Aarto starts on Thursday, but demerit points delayed by another year

New traffic laws will be implemented in a phased approach, says Fikile Mbalula

01 July 2021 - 14:57
The Aarto phased rollout, intended to stem the carnage on SA’s roads, will take place over 12 months starting on July 1 2021.
The Aarto phased rollout, intended to stem the carnage on SA’s roads, will take place over 12 months starting on July 1 2021.
Image: Reuters

The much-awaited new Administrative Adjudication of Road Traffic Offences Act (Aarto) will be rolled out nationally in a phased approach from Thursday, but the licence demerit points system has been further delayed by a year.

Transport minister Fikile Mbalula said on Thursday that the act will be introduced in four phases, culminating in the coming online of the Points Demerit System (PDS) on July 1 2022.

Traffic violations are currently handled as criminal offences, but the Aarto Amendment Act passed in 2019 decriminalises most traffic violations and seeks to deal with them via an administrative rather than criminal process.

Old traffic fines incurred under the Criminal Procedures Act will have to be paid, and there is no “clean slate” for previous offenders with the introduction of Aarto.

In a country that sees around 14,000 road deaths a year, the PDS aims to penalise repeat driving offenders through a points demerit system. Drivers will start with 0 points and be allowed to drive until they reach a maximum 15 points.

A driver who collects more than 15 points will have their driver’s licence suspended for up to three months. Three suspensions will result in a licence being cancelled. The driver will then have to retake the learner’s licence and driving tests.

Mbalula said the first phase of the rollout from July 1 to September 30 2021 is intended to increase the footprint of the Road Traffic Infringement Agency (RTIA) nationally to be closer to the public, through seven Aarto service outlets and online services such as the Aarto website and the Aarto mobile application.
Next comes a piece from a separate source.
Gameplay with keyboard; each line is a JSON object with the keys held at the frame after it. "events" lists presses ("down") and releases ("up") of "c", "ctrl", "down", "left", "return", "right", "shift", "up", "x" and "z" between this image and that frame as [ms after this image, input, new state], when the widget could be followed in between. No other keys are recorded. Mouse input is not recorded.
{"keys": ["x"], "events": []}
These service outlets will allow the public to exercise their Aarto elective options, especially those in rural communities. Issuing authorities in all provinces will be in a position to facilitate access to the elective options and give the public the ability to pay for their infringements anywhere in the country.

This phase will be accompanied by aggressive public awareness and education campaigns to ensure all road users are empowered with Aarto education in a language they understand.

The second phase from October 1 to December 31 2021 will see 77 local and metropolitan municipalities coming online with the Aarto process.

The adjudication process and appeals tribunal will be set in motion to help infringers resolve their traffic infringements with ease without burdening the courts of law. If an alleged infringer is not in agreement with the adjudication results, they can approach the independent appeals tribunal as a recourse in the administrative justice process.

This will reduce the burden on the courts and decriminalise traffic infringements, save for offences that will be dealt with by the courts, said Mbalula.

This will be adopted to ensure a seamless transition, further enhanced with the coming online of another 18 Aarto service outlets with intensified public awareness and education campaigns.

The third phase of the rollout will run from January 1 to June 30 2022 and will be characterised by the coming on board of the remaining 144 local municipal areas.

The fourth phase will wrap up the entire implementation of Aarto from July 1 2022 when the PDS and driver rehabilitation programmes will be introduced.

“By the time we reach this milestone, there will be no excuse among our road users that they do not understand the implications and consequences of the Aarto process,” said Mbalula.

“Considering the significant impact the points demerit system will have on the public, it is critical intensive public awareness and education campaigns are intensified to ensure every road user in the country understands the implications of the suspension and cancellation of licences due to non-compliant behaviour with road traffic laws,” he said.

“We must be mindful that Aarto is being introduced to save lives, and if you are compliant with all road traffic laws you have nothing to worry about. SA has to remain true to the commitments made to the UN Decade of Action for Road Safety 2021—2030. We have made a commitment to arresting the carnage on our roads and committed to reimagine our approach to road safety and making sure our people arrive alive when using our roads.”

Road users will be able to view and query their fines on the www.aarto.gov.za website or Aarto mobile app, where they can nominate the driver of the vehicle, apply for representation, apply for a revocation of an enforcement order, or arrange to pay their fines in instalments up to a period of six months.

There has been opposition to Aarto from the Automobile Association (AA) and the Organisation Undoing Tax Abuse (Outa), with the latter filing a high court application against the Aarto Act, asking for it to be declared unconstitutional.

The organisation said government should not have proceeded the nationwide rollout on July 1 until the constitutional challenge has been heard on October 18 and 19 2021.

Like the AA, Outa has been an outspoken critic of the act and believes Aarto will not achieve its objectives of improving road safety and reducing fatalities.

“Aarto was rolled out in Gauteng 10 years ago and failed spectacularly. Statistics do not support the claim it will lead to a reduction in fatalities on roads,” said Outa.